> [What is needed]
All of the data is to be printed exactly, though the images must be left off.

[Transcribed page contents]
::::::

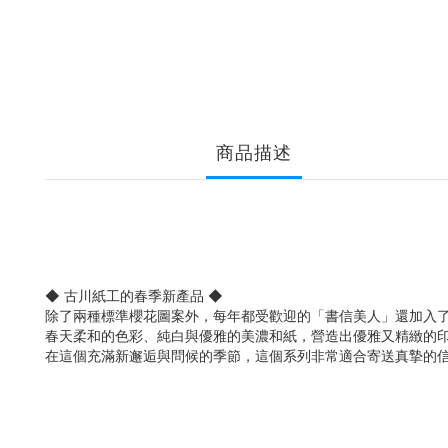
商品描述
◆ 古川紙工的春季新產品 ◆
除了兩種標準櫻花圖案外，每年都受歡迎的「書信美人」還加入
春天柔和的色彩、純白與優雅的美濃和紙，營造出優雅又精緻的
在這個充滿新邂逅與問候的季節，這個系列非常適合寄送真摯的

::::::

> [Result of this exercise]
商品描述
◆ 古川紙工的春季新產品 ◆
除了兩種標準櫻花圖案外，每年都受歡迎的「書信美人」還加入
春天柔和的色彩、純白與優雅的美濃和紙，營造出優雅又精緻的
在這個充滿新邂逅與問候的季節，這個系列非常適合寄送真摯的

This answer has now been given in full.